Exercise instructions – Please reproduce the listing below word for word, keeping every line in its original order.

_ _ _ _

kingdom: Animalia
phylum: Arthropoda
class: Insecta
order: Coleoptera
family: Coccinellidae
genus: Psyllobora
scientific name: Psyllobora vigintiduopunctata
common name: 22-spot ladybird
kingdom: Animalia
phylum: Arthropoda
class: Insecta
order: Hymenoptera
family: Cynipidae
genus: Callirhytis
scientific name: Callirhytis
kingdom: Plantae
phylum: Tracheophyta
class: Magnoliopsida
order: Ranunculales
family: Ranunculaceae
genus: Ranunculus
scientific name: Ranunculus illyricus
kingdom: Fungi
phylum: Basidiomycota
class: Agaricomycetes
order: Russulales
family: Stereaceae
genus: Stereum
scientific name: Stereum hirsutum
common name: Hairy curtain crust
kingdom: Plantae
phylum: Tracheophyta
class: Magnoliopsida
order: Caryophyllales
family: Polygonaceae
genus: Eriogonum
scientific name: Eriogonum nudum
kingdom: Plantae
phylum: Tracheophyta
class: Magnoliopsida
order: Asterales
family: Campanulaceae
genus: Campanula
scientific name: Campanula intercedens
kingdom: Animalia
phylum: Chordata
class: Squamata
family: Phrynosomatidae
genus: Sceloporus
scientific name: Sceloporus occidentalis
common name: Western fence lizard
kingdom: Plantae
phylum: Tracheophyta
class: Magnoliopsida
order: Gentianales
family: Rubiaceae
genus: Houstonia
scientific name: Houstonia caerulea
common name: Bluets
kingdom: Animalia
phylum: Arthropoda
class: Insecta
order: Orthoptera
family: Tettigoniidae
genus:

_ _ _ _

Finished task –
kingdom: Animalia
phylum: Arthropoda
class: Insecta
order: Coleoptera
family: Coccinellidae
genus: Psyllobora
scientific name: Psyllobora vigintiduopunctata
common name: 22-spot ladybird
kingdom: Animalia
phylum: Arthropoda
class: Insecta
order: Hymenoptera
family: Cynipidae
genus: Callirhytis
scientific name: Callirhytis
kingdom: Plantae
phylum: Tracheophyta
class: Magnoliopsida
order: Ranunculales
family: Ranunculaceae
genus: Ranunculus
scientific name: Ranunculus illyricus
kingdom: Fungi
phylum: Basidiomycota
class: Agaricomycetes
order: Russulales
family: Stereaceae
genus: Stereum
scientific name: Stereum hirsutum
common name: Hairy curtain crust
kingdom: Plantae
phylum: Tracheophyta
class: Magnoliopsida
order: Caryophyllales
family: Polygonaceae
genus: Eriogonum
scientific name: Eriogonum nudum
kingdom: Plantae
phylum: Tracheophyta
class: Magnoliopsida
order: Asterales
family: Campanulaceae
genus: Campanula
scientific name: Campanula intercedens
kingdom: Animalia
phylum: Chordata
class: Squamata
family: Phrynosomatidae
genus: Sceloporus
scientific name: Sceloporus occidentalis
common name: Western fence lizard
kingdom: Plantae
phylum: Tracheophyta
class: Magnoliopsida
order: Gentianales
family: Rubiaceae
genus: Houstonia
scientific name: Houstonia caerulea
common name: Bluets
kingdom: Animalia
phylum: Arthropoda
class: Insecta
order: Orthoptera
family: Tettigoniidae
genus:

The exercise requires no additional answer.